Melanotan II is a synthetic cyclic analogue of alpha-melanocyte-stimulating hormone (alpha-MSH) engineered at the University of Arizona in the 1980s-1990s for tanning research. Unlike its derivative PT-141 (bremelanotide), which was structurally modified for MC3R/MC4R selectivity, Melanotan II retains non-selective agonist activity across all five melanocortin receptor subtypes. This broad receptor profile is responsible for both its multifunctional effects and its substantial adverse event burden (PMID: 15996790).

MC1R agonism (tanning): Melanotan II stimulates melanocortin-1 receptors on epidermal melanocytes, activating adenylyl cyclase –> cAMP –> CREB –> MITF transcription factor cascade. This upregulates tyrosinase and TRP-1/TRP-2 enzymes, shifting melanin synthesis from pheomelanin (reddish, UV-vulnerable) to eumelanin (brown/black, UV-protective). The tanning effect occurs without UV exposure, though UV accelerates and deepens pigmentation. Unlike the selective MC1R agonist Melanotan 1 (afamelanotide), Melanotan II produces uneven, patchy hyperpigmentation in many users due to variable melanocyte density and receptor expression across body regions (PMID: 9679884).

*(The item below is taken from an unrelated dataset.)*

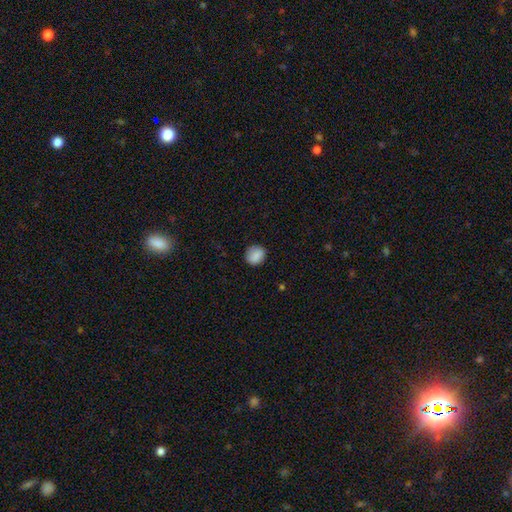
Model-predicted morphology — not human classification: A smooth galaxy with no disk features (86%) that is round (83%). Merging: none (85%).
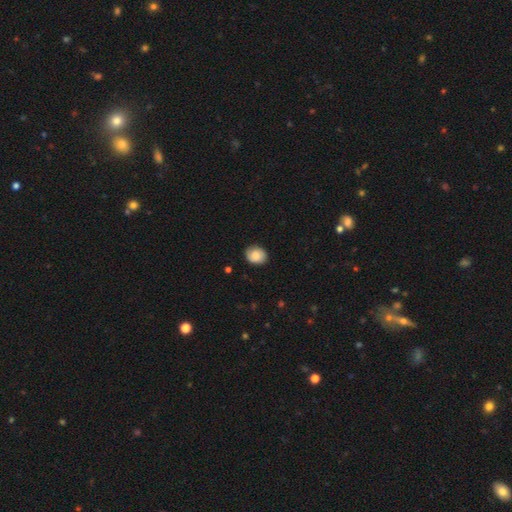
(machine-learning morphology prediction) Smooth or featured? smooth (84%)
How rounded? round (63%)
Merging? none (86%)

MC4R agonism (sexual function): MC4R activation in the medial preoptic area and paraventricular nucleus stimulates presynaptic dopamine release, producing sexual arousal, spontaneous erections in males, and increased genital sensation in both sexes. This is the same mechanism exploited by PT-141, but Melanotan II activates MC4R non-selectively alongside all other MCR subtypes, increasing both efficacy and side-effect risk.

MC3R agonism (metabolic): MC3R activation modulates energy homeostasis, reducing food intake and altering body composition. This contributes to appetite suppression observed by users but also to nausea and GI disturbance.

MC5R agonism (exocrine): Exocrine gland stimulation affects sebaceous and sweat gland output. Clinical significance is limited but may contribute to skin changes observed with chronic use.

Key Research Areas

  1. Melanocortin Receptor Pharmacology: Melanotan II was a foundational tool compound for characterizing the melanocortin receptor family. Hruby et al. used MT-II to define structure-activity relationships of alpha-MSH analogues, leading to the development of selective MC4R agonists including bremelanotide (PMID: 15996790).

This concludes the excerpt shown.